Издали увидел частокол. Улыбнулся и облегчённо выдохнул. Возможно даже получится заехать, припасы купим. Взгляд зацепился за мешок, висящий на балке, служащей одной из опор для ворот.
«Чего это?»
И чем ближе мы подъезжали, тем больше каменело моё сердце. Вначале я разглядел, что это совсем не мешок. На левой воротной балке висело человеческое тело. В груди похолодело, а ещё глубже, где-то там, в недрах магического естества, зажглось ледяное пламя.
Я поздно спохватился и закрыл глаза Ариадны ладонью.
— Убери. Я хочу видеть, — сухо бросила девушка, убирая мою конечность.
Мы приблизились. Я разглядел черты трупа.
Его тело надулось, щёки стали толстыми от трупной гнили. Глазницы зияли провалами — вороньё уже выклевало деликатес. Вокруг витали мухи и смрад разложения.
Тело было подвешено не только за шею. Толстая верёвка поддерживала тело под грудью, плотно притягивая к столбу. Она же удерживала раздувшееся брюхо и ноги. Где она врезалась в плоть, синюшная кожа была чёрной.
Пухлый от разложения чёрный язык торчал из тёмно-синих мёртвых губ. Вороньё давно обклевало его, покрыв гнойными язвами. Это был староста.
«Я убью каждого, кто к этому причастен…» — пронеслась ледяная мысль.
Я въехал в деревеньку, сразу же поймав на себе испуганный взгляд жителей, быстро метнувшихся по домам. Какая-то женщина спешно подхватила маленького ребёнка и унесла в дом. «Ящеров» нигде не было.
Спешившись у коновязи, даже не стал привязывать лошадь.
— Жди тут, — скомандовал Ари и быстро прошёл в трактир. За стойкой сидела дородная женщина, под стать старосте. Возможно жена. Опустив голову на руки, она, кажется, спала.
Приблизившись к стойке, легонько коснулся её плеча.
Вздрогнув, толстушка подскочила на месте и с ужасом уставилась на меня, словно я сейчас намеревался её распотрошить. Лицо у неё было покрасневшим, а глаза заплаканными и опухшими — она явно рыдала.
— Тише. Я не враг… — поднял открытые ладони. — Вы знаете убийц?

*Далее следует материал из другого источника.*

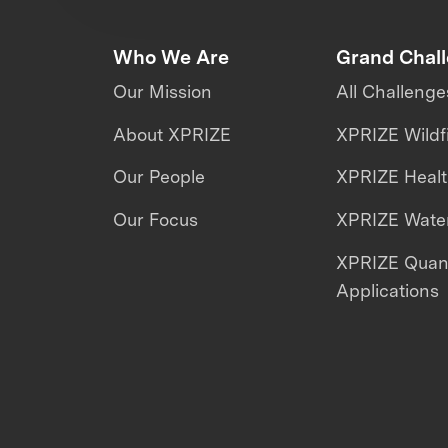
Who We Are
Grand Chal
Our Mission
All Challenge
About XPRIZE
XPRIZE Wildf
Our People
XPRIZE Heal
Our Focus
XPRIZE Water
XPRIZE Qua
Applications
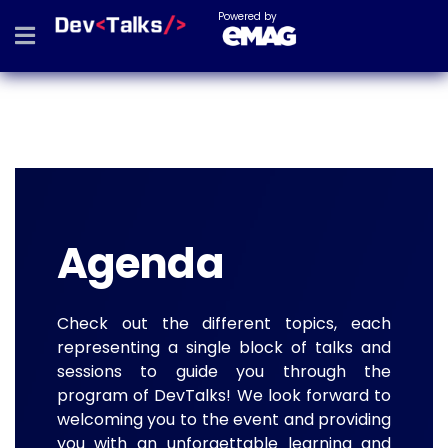
Powered by
Agenda
Check out the different topics, each
representing a single block of talks and
sessions to guide you through the
program of DevTalks! We look forward to
welcoming you to the event and providing
you with an unforgettable learning and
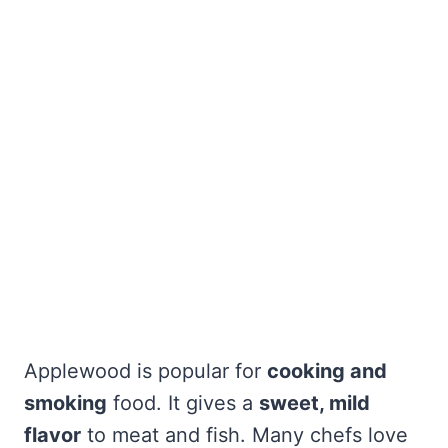
Applewood is popular for
cooking and
smoking
food. It gives a
sweet, mild
flavor
to meat and fish. Many chefs love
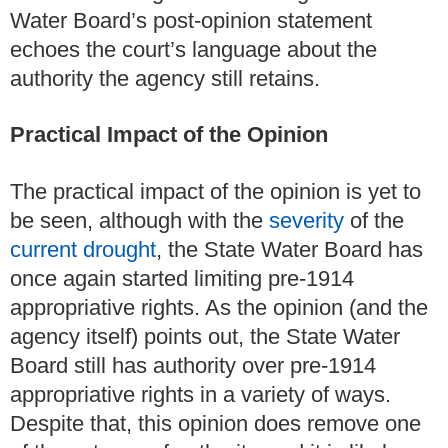
Water Board’s post-opinion statement
echoes the court’s language about the
authority the agency still retains.
Practical Impact of the Opinion
The practical impact of the opinion is yet to
be seen, although with the
severity
of the
current drought
, the State Water Board has
once again started limiting pre-1914
appropriative rights. As the opinion (and the
agency itself) points out, the State Water
Board still has authority over pre-1914
appropriative rights in a variety of ways.
Despite that, this opinion does remove one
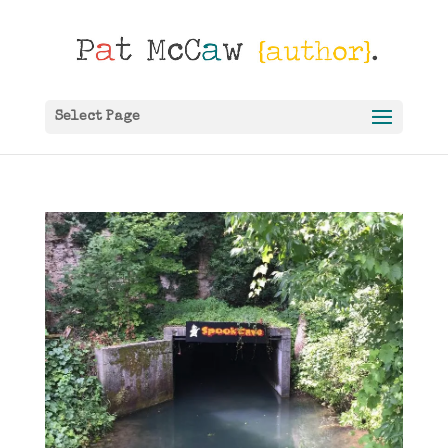
Select Page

Кто и кого убил уточнять не стал. На глаза женщины навернулись слёзы. Губы затряслись.
— Мне нужна информация, — повторил сухо. — Я найду тех, кто это сделал.
Она разрыдалась.
Тяжело вздохнув, я перегнулся через стойку и приобнял, должно быть, жену старосты.
— Ну тише. Тише. Я даю вам слово, что найду тех, кто это сделал. Но мне нужно знать, кого искать.
Трактирщица часто закивала и отстранилась.